En effet, nous entérinons de fait les comportements répréhensibles du chef par notre silence complice ; d’où l’adage : « Un peuple n’a que les chefs qu’il mérite ».

Le moment n’est-il pas venu de se prendre en charge et de faire usage de notre raison pour exiger du chef ou du président de la République ce que nous attendons de lui ? Il s’agit là, selon Kant, d’une tâche, d’une obligation, d’une « devise » (Wahlspruch), et même d’une consigne que nous devons nous donner et proposer aux autres, un changement en quelque sorte qui touche à l’existence politique et sociale de notre pays.

Sapere Aude ! « Aie le courage de te servir de ton propre entendement » nous lance Kant. Un appel à l’autonomie intellectuelle donc, un encouragement à chacun et à tous, pour penser par soi-même sans se soumettre à l’autorité d’autrui ; car c’est aux plus faibles qu’il revient de mettre le chef ou le président de la République au pas, et c’est aux plus faibles qu’il faut du courage et de l’audace. Individuellement et ensemble, nous sommes tous responsables de cet engagement, de cette attitude de modernité, de ce mode de relation à l’égard de soi-même et de l’actualité, de cette conscience de rupture d’avec le statu quo, de cette manière d’agir et de se conduire, et de cette attitude imprégnée de la volonté de marquer son temps.

L’un a carrément fui le pays depuis huit mois. L’autre a été interdit de se présenter à la députation pour le compte de son parti qu’il a dirigé pendant de très longues années.
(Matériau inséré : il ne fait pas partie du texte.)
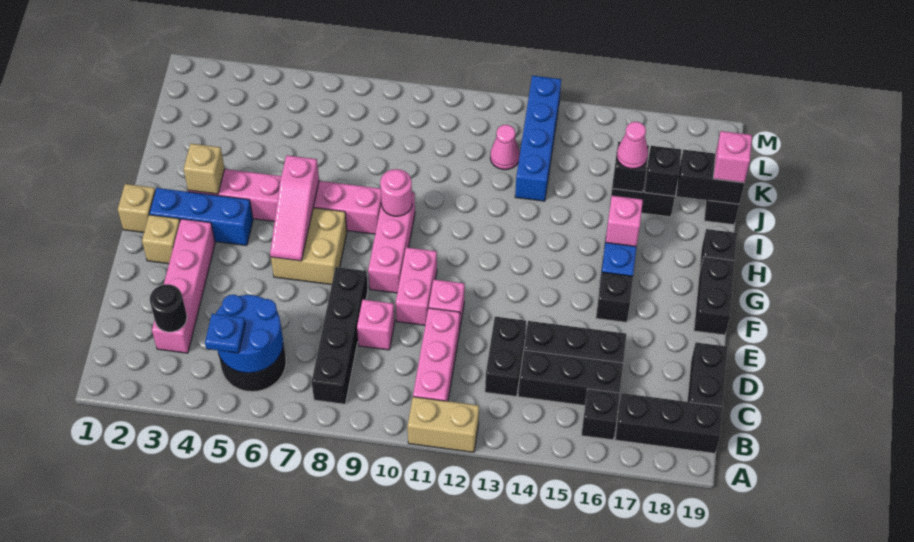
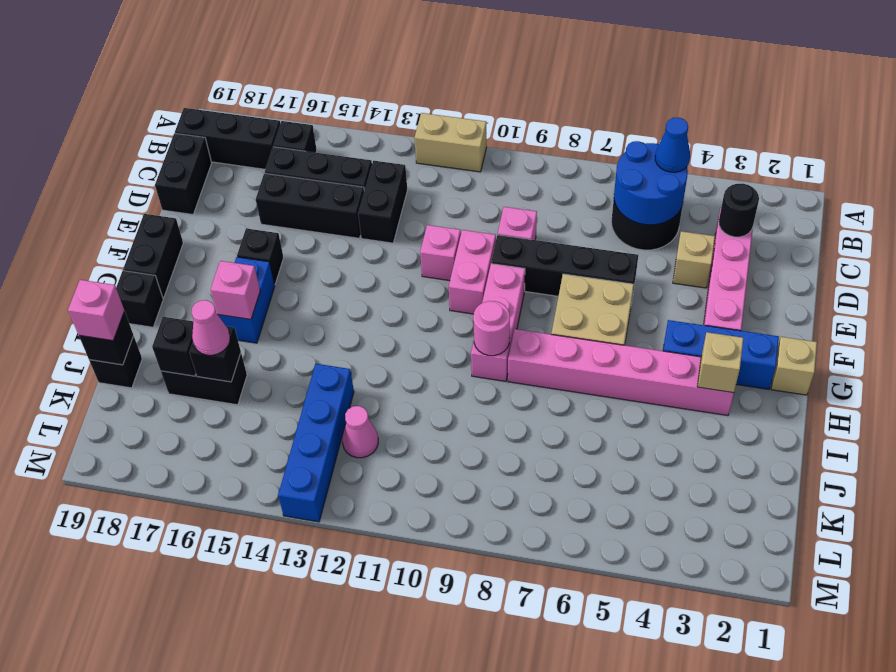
blue 1x1 plate [205,314,245,353] -> blue 1x1 cone [655,117,690,172]
black 1x4 brick [312,267,368,404] -> black 1x4 brick turned to [491,235,638,297]
pink 1x3 brick [413,308,460,401] -> none
tan 1x1 brick [142,215,180,264] -> tan 1x1 brick moved to [673,231,715,288]
pink 1x3 slope [270,155,319,261] -> none
black 1x2 brick [677,150,744,204] -> black 1x1 brick [79,311,134,365]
Résultat, il se fera élire comme candidat indépendant. « Chaque pays a les dirigeants qu’il mérite ».

Et comme dirait Baudelaire, l’Homme de modernité ne saurait être un homme de « flânerie », mais il doit être un homme qui se met résolument au travail pour transformer son présent et moduler son futur, en saisissant de son for intérieur ce qu’il a de plus naturel. Etre moderne, c’est se prendre comme l’objet d’une élaboration complexe et s’astreindre à la tâche de sa propre élaboration (Le Peintre de la vie moderne, In Œuvres complètes, 1976, p. 695). Ce « pas pénible » ne saurait s’accommoder de la timidité. Il requiert en effet un ensemble de transformations sociales, de transformations des types d’institutions politiques, de formes de savoir et des projets de rationalisation des connaissances et des pratiques.

Le moment est donc venu de « combattre sans cesse le sentiment dévastateur de n’être personne » et de « créer une tension » dans l’esprit des hommes, dans et en dehors des partis politiques, afin de « briser les chaînes des fausses croyances et des demi-vérités », et passer à l’âge de la majorité (Martin Luther King Jr., In Lettre de la prison de Birmingham, 16 avril 1963). Le moment est venu de croire résolument en la démocratie et de renoncer à notre obstination de croupir dans la servitude volontaire. C’est dire qu’il faut insister sur et continuer de réclamer la réconciliation nationale, la révision du découpage électoral et celle de la liste électorale, ces questions existentielles pour le vivre ensemble de tous les Ivoiriens. Ce combat est et doit rester un combat quotidien qui ne peut pas et ne doit pas attendre la prochaine élection présidentielle.